Saturday, July 1, 2006

Smoothies For Non-Smoothie Lovers

Okay, I probably have the weirdest kids in America. Never have they been willing to have the traditional fruit smoothies pass their lips. In their early years I'd join friends at the bagel shop, and their toddlers would happily slurp down berry smoothies, mango smoothies, etc., while my child (and later children) absolutely refused.

I'll admit to being slightly smoothie challenged myself. Forget adding that scoop of protein powder - the slight grit will get to me every time. Don't make my smoothies out of yogurt (soy in our case). Never combine bananas and strawberries...you get the idea. These days my basic breakfast smoothie is orange juice, ground flax seed, a banana, and frozen mango chunks, all blended in a VitaMix until smooth. If I am feeling particularly rich I will add frozen organic peaches. I call it my "sunshine" smoothie.

However, from the time I first bought Marilyn Diamond's American Vegetarian Cookbook I have been hooked on banana shakes. At their most basic they are made of frozen bananas, a milk alternative, and a liquid sweetener (organic maple syrup in our case) if needed. Made just like that, and very thick (for a thick shake use a food processor, not the VitaMix) they stand in for soft serve ice cream.

But it is easy to take the banana shakes past that, to a place of divine decadence. Add a couple tablespoons of organic cocoa powder, and you've added flavor and antioxidants. Add peanut butter to that and the shake is superb. And when you break it down - frozen bananas, almond milk (preferably homemade, but we also use Pacific's Low Fat Original Almond Milk), cocoa powder, peanut butter, and a little bit of maple syrup or agave nectar (not me - that's one of my weird allergies) you have a shake (smoothie) that tastes like dessert but is a really decent breakfast. Did I mention that it is also gluten-free? If you aren't a whole foods purist you can even add protein powder (there are a couple of vegan choices out there, based on things like rice protein or hemp seed), which I did when I was pregnant even though I don't particularly like it.

To make these you need to keep frozen bananas in the freezer; they aren't the same made with fresh bananas and ice cubes. I always buy extra bananas, and this time of year instead of making muffins they go into the freezer (peeled and broken in half) when spotted and brown. The sweeter the frozen banana, the smoother the shake, and the less additional sweetener you'll need.

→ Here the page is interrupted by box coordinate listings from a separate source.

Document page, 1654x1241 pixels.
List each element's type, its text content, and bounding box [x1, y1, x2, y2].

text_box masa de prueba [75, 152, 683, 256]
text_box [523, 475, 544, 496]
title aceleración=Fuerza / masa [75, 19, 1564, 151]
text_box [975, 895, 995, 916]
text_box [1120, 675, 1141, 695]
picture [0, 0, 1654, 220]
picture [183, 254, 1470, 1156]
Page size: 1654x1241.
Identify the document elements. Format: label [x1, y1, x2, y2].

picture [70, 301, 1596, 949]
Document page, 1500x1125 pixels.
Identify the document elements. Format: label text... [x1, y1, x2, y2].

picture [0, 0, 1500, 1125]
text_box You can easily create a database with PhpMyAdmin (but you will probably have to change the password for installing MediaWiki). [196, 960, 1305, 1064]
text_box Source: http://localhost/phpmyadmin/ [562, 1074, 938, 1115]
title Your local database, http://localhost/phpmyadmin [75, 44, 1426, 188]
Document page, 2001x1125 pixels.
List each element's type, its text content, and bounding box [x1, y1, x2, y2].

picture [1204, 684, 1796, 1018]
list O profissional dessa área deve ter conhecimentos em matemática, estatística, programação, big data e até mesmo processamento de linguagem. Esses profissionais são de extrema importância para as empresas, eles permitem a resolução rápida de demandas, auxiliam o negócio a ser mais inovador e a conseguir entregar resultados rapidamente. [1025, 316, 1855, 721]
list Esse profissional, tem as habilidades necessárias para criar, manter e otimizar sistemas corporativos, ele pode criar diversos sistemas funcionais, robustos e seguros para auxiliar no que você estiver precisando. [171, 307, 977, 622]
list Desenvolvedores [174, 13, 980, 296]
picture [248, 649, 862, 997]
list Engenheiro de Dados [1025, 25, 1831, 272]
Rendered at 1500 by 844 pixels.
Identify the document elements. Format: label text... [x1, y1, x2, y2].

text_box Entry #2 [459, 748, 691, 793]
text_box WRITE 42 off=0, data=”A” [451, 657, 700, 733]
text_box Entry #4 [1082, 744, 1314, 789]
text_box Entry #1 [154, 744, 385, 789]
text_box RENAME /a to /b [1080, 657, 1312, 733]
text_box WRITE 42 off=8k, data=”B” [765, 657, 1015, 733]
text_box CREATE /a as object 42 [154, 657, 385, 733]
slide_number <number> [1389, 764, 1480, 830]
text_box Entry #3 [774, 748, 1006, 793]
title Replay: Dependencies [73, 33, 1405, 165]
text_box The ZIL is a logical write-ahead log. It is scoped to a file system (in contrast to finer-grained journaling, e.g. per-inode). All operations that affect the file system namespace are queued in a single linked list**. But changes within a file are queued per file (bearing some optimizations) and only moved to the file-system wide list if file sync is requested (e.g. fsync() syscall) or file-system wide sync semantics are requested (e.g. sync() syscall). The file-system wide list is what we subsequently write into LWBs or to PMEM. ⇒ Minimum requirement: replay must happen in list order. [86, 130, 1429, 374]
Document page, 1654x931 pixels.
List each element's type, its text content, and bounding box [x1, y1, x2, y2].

They aren't low calorie once you're adding nut butters, but in my boys' case the extra calories are welcomed.

3 comments:

  1. We love that cookbook. It helped us transition to a vegan diet over 7 yrs ago. There are so many great recipe ideas in that book, especially the almondaise. ;-)

    ReplyDelete
  2. That was our vegan transition cookbook as well, and we must have bought it when it first ame out in 1990. I'm sad to say that our veganism has been off and on in those years. Right now we are dairy free, but still use organic pastured (free roaming) eggs in our gluten free baking, and for J-Baby to eat. I'd like to believe that everyone can be healthy on a vegan diet, but J-Baby has so many food allergies and his gut has been so compromised that he has needed the protein he can get from eggs (he does eat beans and nuts, but eggs offer a no starch protein). As we get his gut healthier I will transition him back to a vegan diet. Maybe. The eggs we get are from very happy chickens on a small local farm (not even an egg farm).

    ReplyDelete
  3. Food allergies are a whole 'nother level of excitement, aren't they? Luckily we don't have the gluten issues. That would turn our world upside-down!